**PROBLEM STATEMENT**
Every line with the string "none" should be copied from the data.

**DATA RECORDS**
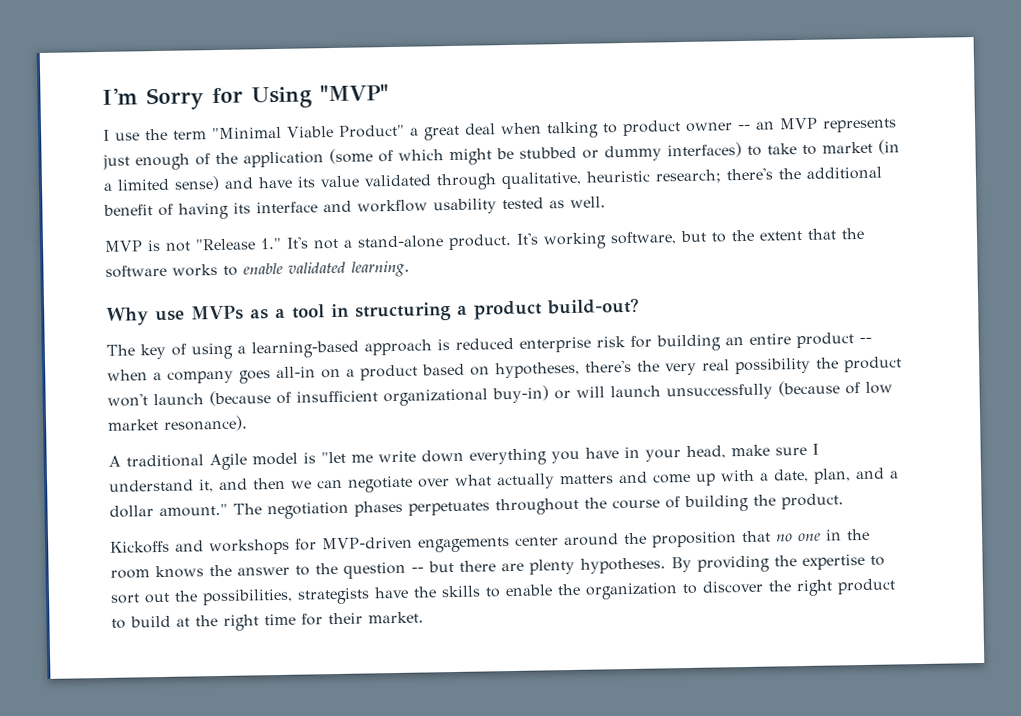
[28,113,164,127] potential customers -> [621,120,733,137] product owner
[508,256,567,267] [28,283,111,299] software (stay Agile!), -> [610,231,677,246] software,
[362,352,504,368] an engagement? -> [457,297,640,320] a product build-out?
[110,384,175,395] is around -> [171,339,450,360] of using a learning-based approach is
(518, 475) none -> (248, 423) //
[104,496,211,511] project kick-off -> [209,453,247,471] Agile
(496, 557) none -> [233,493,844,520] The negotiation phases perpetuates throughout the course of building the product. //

**RESPONSE AREA**
(518, 475) none -> (248, 423) //
(496, 557) none -> [233,493,844,520] The negotiation phases perpetuates throughout the course of building the product. //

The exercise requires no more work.